Instructions for the task |
Show every line of the records below that contains the string "bottom", treating uppercase and lowercase letters as distinct.

Dataset excerpts

═══

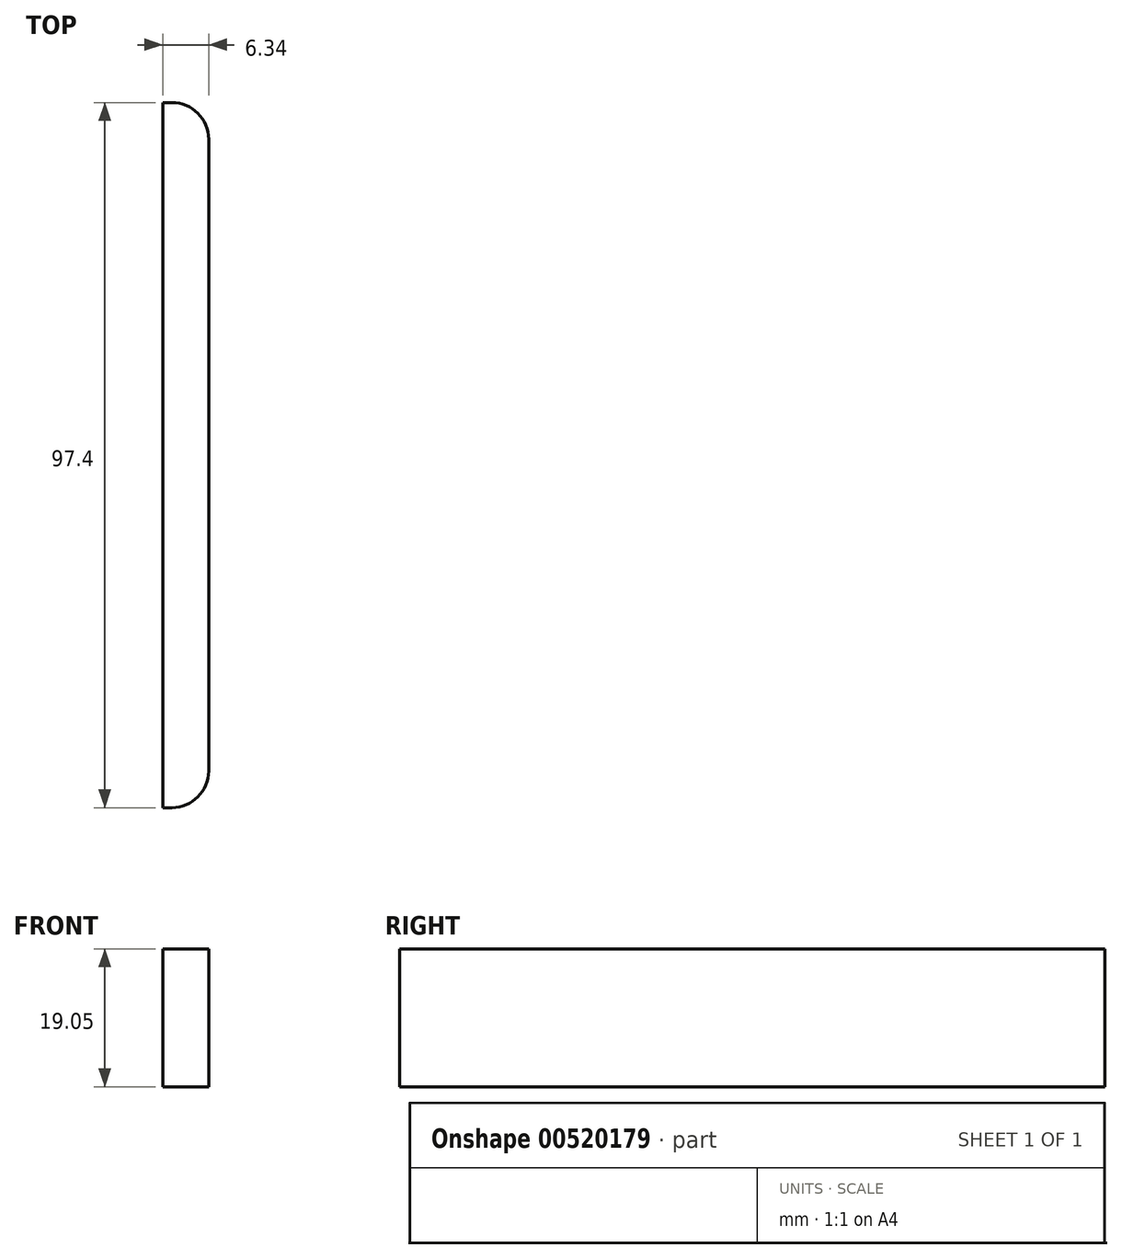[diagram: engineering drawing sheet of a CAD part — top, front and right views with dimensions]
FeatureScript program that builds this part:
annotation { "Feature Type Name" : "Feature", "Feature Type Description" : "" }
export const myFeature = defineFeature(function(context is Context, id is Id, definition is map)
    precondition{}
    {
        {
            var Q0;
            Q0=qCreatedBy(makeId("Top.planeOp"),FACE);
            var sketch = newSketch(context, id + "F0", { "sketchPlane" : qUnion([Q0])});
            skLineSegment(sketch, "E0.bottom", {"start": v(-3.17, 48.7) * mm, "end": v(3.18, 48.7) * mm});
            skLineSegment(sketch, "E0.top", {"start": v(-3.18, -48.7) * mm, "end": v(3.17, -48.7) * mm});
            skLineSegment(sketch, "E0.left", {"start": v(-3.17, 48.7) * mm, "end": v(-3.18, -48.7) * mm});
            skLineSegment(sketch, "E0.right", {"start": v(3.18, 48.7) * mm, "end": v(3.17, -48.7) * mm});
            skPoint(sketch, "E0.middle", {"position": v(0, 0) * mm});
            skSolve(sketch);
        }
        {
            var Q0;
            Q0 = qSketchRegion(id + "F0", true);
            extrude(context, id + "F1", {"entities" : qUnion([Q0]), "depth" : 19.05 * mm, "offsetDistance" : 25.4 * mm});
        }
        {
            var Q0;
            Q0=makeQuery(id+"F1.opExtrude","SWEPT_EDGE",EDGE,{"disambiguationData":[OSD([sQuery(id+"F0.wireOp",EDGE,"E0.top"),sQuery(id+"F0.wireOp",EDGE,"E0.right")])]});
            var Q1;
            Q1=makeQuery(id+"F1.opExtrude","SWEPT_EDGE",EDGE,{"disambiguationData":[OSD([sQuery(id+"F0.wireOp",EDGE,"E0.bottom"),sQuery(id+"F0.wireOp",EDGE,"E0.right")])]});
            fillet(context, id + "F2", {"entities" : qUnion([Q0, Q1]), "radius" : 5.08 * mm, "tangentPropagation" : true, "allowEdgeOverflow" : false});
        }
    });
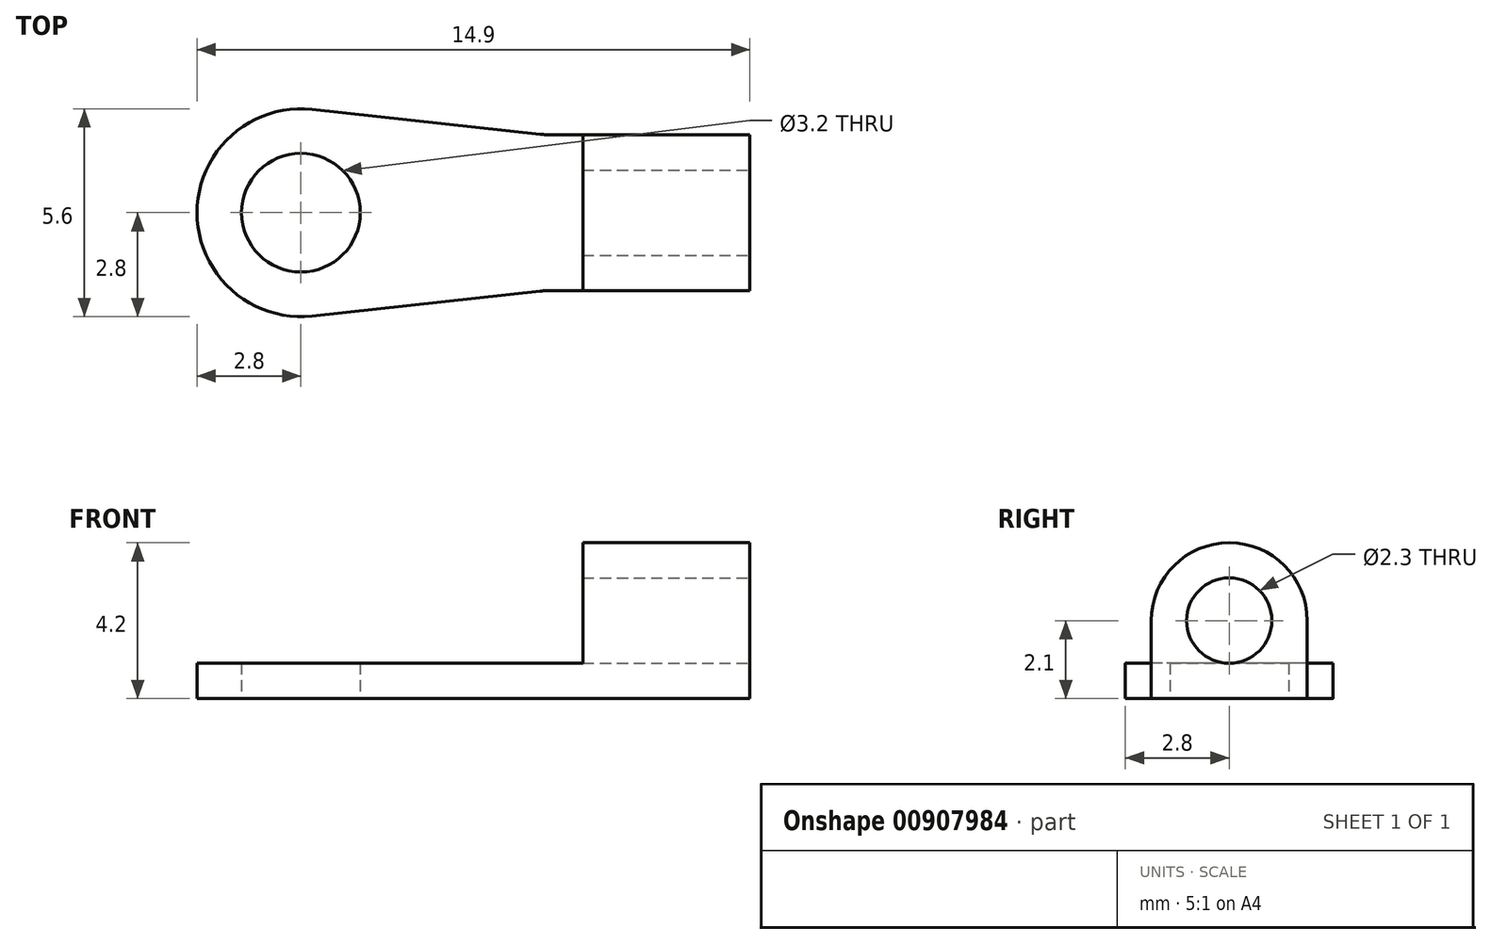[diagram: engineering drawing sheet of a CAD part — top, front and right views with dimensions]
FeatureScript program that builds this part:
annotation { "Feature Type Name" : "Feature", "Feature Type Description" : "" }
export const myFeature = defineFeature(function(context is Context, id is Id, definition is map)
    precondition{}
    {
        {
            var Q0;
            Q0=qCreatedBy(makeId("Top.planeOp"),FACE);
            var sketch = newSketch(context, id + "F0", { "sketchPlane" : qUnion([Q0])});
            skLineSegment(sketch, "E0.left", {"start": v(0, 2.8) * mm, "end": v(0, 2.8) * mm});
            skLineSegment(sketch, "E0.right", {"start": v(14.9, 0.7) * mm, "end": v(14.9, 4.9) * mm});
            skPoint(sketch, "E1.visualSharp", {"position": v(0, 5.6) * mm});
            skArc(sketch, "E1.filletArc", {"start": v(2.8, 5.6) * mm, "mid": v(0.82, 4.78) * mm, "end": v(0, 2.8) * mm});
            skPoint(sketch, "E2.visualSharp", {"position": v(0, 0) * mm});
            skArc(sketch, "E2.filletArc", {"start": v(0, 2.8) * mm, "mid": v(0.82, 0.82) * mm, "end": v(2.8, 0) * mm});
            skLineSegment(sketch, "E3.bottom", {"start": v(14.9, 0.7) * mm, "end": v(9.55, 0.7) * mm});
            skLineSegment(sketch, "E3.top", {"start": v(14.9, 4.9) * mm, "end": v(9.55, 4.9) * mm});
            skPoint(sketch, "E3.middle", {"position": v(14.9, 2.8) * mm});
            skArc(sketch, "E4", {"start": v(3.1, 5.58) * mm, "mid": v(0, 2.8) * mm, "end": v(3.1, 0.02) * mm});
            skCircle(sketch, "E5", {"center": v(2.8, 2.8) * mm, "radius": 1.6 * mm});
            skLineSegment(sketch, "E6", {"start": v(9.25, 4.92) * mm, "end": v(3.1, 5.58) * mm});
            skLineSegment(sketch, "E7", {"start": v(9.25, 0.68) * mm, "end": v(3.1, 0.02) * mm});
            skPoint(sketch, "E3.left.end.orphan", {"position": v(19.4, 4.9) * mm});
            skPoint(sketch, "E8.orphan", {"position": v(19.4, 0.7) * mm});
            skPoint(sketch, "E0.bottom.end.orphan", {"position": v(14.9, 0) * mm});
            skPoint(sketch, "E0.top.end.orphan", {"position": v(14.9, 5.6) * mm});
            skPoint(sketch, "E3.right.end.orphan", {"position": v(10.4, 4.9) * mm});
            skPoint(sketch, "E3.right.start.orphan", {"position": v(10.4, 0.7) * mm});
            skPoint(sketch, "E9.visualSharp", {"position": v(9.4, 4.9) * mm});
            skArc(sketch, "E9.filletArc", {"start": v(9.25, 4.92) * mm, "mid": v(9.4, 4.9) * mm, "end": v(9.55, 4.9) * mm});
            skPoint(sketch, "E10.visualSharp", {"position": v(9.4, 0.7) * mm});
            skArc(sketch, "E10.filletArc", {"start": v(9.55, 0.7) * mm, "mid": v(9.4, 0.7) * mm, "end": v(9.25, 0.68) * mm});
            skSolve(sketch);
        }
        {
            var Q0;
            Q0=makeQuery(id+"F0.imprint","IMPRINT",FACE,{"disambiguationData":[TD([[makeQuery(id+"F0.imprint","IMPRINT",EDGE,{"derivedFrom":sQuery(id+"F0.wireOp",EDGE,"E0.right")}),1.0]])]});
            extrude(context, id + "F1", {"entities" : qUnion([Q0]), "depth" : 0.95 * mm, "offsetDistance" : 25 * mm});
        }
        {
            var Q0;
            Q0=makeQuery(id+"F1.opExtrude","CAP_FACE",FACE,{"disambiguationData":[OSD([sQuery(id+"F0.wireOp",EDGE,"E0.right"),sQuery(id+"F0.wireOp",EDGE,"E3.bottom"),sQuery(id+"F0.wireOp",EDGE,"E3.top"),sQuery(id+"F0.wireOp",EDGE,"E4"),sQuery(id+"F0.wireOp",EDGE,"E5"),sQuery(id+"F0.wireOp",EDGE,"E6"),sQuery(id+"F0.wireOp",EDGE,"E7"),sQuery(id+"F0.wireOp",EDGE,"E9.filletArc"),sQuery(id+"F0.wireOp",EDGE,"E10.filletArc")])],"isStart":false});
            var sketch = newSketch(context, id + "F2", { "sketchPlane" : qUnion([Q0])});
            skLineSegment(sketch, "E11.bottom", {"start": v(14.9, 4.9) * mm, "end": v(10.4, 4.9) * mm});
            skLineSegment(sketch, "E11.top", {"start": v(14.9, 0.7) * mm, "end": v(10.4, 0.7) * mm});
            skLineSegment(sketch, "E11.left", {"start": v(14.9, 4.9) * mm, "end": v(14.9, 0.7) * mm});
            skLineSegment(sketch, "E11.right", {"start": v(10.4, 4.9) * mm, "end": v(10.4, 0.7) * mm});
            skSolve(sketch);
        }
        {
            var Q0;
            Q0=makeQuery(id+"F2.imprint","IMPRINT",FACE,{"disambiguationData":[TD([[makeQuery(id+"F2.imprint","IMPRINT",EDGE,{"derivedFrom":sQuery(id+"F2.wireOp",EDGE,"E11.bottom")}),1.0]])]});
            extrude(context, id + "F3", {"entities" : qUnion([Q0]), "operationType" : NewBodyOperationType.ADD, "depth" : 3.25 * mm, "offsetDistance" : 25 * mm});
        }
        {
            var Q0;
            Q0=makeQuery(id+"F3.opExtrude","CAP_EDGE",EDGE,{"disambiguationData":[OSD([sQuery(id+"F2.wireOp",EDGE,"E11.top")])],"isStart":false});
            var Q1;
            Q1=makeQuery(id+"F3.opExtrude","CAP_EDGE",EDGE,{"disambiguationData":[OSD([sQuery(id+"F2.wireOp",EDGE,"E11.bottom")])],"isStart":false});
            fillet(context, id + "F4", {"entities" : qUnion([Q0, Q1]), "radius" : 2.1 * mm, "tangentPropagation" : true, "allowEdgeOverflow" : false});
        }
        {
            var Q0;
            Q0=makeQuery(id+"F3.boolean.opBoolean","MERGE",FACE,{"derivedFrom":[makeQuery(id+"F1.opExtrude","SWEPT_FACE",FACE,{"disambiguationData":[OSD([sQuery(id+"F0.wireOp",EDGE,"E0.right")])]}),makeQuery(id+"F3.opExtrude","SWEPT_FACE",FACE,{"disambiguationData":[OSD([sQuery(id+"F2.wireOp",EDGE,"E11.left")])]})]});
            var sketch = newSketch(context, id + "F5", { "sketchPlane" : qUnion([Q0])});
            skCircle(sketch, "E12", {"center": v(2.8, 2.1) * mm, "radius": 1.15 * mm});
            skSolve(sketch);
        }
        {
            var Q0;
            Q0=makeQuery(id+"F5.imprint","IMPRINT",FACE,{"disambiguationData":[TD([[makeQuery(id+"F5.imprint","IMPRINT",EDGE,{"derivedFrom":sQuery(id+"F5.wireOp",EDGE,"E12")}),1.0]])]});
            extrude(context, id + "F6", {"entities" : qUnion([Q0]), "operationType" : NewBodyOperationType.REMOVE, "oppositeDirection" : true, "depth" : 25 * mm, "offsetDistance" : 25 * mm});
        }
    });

═══

Final result |
            skLineSegment(sketch, "E0.bottom", {"start": v(-3.17, 48.7) * mm, "end": v(3.18, 48.7) * mm});
            Q1=makeQuery(id+"F1.opExtrude","SWEPT_EDGE",EDGE,{"disambiguationData":[OSD([sQuery(id+"F0.wireOp",EDGE,"E0.bottom"),sQuery(id+"F0.wireOp",EDGE,"E0.right")])]});
            skLineSegment(sketch, "E3.bottom", {"start": v(14.9, 0.7) * mm, "end": v(9.55, 0.7) * mm});
            skPoint(sketch, "E0.bottom.end.orphan", {"position": v(14.9, 0) * mm});
            Q0=makeQuery(id+"F1.opExtrude","CAP_FACE",FACE,{"disambiguationData":[OSD([sQuery(id+"F0.wireOp",EDGE,"E0.right"),sQuery(id+"F0.wireOp",EDGE,"E3.bottom"),sQuery(id+"F0.wireOp",EDGE,"E3.top"),sQuery(id+"F0.wireOp",EDGE,"E4"),sQuery(id+"F0.wireOp",EDGE,"E5"),sQuery(id+"F0.wireOp",EDGE,"E6"),sQuery(id+"F0.wireOp",EDGE,"E7"),sQuery(id+"F0.wireOp",EDGE,"E9.filletArc"),sQuery(id+"F0.wireOp",EDGE,"E10.filletArc")])],"isStart":false});
            skLineSegment(sketch, "E11.bottom", {"start": v(14.9, 4.9) * mm, "end": v(10.4, 4.9) * mm});
            Q0=makeQuery(id+"F2.imprint","IMPRINT",FACE,{"disambiguationData":[TD([[makeQuery(id+"F2.imprint","IMPRINT",EDGE,{"derivedFrom":sQuery(id+"F2.wireOp",EDGE,"E11.bottom")}),1.0]])]});
            Q1=makeQuery(id+"F3.opExtrude","CAP_EDGE",EDGE,{"disambiguationData":[OSD([sQuery(id+"F2.wireOp",EDGE,"E11.bottom")])],"isStart":false});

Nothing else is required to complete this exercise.